Quando o discurso não convence

A onda de ocupações urbanas intensificou-se. É preciso que o poder público entenda que o problema é estrutural e que ele errou na resposta

Nos últimos meses, ocorreram dezenas de ocupações de terrenos abandonados nas periferias de São Paulo, boa parte delas de forma espontânea, organizada pelos moradores dos bairros, sem ligação com movimentos organizados.

A reação habitual da prefeitura e do governo do Estado é não negociar de fato com os "invasores". Afirmam que as ocupações atrapalham a política habitacional e que os ocupantes pretendem "furar fila". A Guarda Civil Metropolitana inclusive tem sido usada de forma irregular para realizar despejos em áreas municipais sem ordem judicial.

No entanto, as ocupações só crescem. Depois de ações no Grajaú e Paraisópolis --com destaque para a Ocupação Faixa de Gaza, que reúne mais de mil famílias no Morumbi-- nas últimas semanas ocorreram várias outras na capital. A marginal Tietê foi paralisada duas vezes pelos sem-teto da Ocupação Estaiadinha, que permaneceram um mês acampados na avenida do Estado, após um despejo sem solução habitacional. No fim de novembro, 4.000 famílias fizeram a ocupação Nova Palestina, no Jardim Ângela.

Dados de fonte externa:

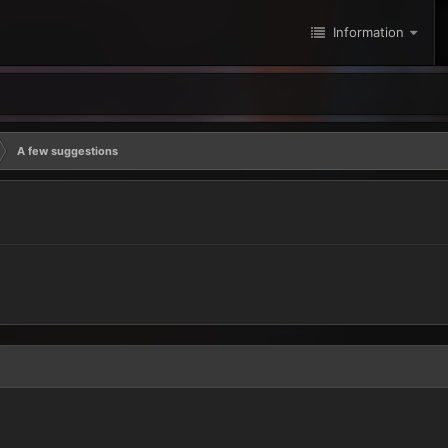
Information
A few suggestions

Milhares de famílias organizadas pelo MTST (Movimento dos Trabalhadores Sem-Teto) foram à sede da prefeitura, mas Fernando Haddad nem sequer se dignou a recebê-los.

Afinal, o que está ocorrendo? O discurso oficial que criminaliza os ocupantes e sugere finalidades escusas para as ocupações não convence. É preciso entender o problema mais a fundo para se pensar em soluções políticas.

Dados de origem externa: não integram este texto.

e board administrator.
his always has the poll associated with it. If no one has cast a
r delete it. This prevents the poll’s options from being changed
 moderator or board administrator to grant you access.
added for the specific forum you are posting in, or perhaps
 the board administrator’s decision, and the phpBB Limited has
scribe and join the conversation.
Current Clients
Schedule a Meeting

A última década tem sido marcada por um crescimento inédito do capital imobiliário no país. Os terrenos urbanos e os aluguéis passaram por um processo de valorização desregrado, principalmente nas grandes metrópoles. A valorização imobiliária em São Paulo nos últimos cinco anos foi de 184,7% para compra e 90,7% para aluguel (índice Fipe/Zap). No mesmo período, a inflação medida pelo IPCA foi de 35,7%.

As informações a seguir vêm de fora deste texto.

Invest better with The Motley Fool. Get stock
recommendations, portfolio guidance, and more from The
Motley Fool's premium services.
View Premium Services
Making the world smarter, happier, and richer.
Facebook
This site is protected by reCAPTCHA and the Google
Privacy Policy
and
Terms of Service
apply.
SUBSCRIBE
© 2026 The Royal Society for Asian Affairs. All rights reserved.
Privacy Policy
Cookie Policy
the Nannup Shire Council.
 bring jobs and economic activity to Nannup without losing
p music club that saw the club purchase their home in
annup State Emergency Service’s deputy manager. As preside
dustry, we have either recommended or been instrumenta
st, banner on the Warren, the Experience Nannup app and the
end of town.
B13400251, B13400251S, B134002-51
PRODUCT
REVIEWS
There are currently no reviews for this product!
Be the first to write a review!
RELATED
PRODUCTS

Ou seja, o valor dos imóveis subiu mais de cinco vezes e o dos aluguéis duas vezes e meia acima da inflação do período. O mercado passou a capitalizar regiões antes periféricas. É o caso do Campo Limpo, distrito com maior concentração de favelas da capital, em que o valor do metro quadrado dobrou desde 2008. O mesmo ocorreu em Itaquera, na zona leste.

A consequência é que milhares de famílias que viviam nessas regiões não conseguem mais arcar com o valor do aluguel e são colocadas diante de uma dura questão: ou se mudam para regiões ainda mais periféricas, ou ocupam um terreno ocioso no bairro onde moram.

Assim, a ocupação não é uma escolha, mas resultado do desespero e da falta de alternativa. Esse barril de pólvora vinha se constituindo havia anos. As mobilizações de junho mostraram que a organização popular poderia ser uma alternativa. Não à toa, a partir de agosto as ocupações explodiram em São Paulo.

A procura de moradores da periferia pelo MTST aumentou bruscamente. É preciso que o poder público entenda que o problema é estrutural e que ele errou na resposta.

As soluções repressivas só farão aumentar as ocupações. Ou os governos apresentam propostas de política habitacional, disponibilizando terrenos, realizando políticas de desapropriações, ou serão atropelados por um processo cuja dimensão ainda não compreenderam.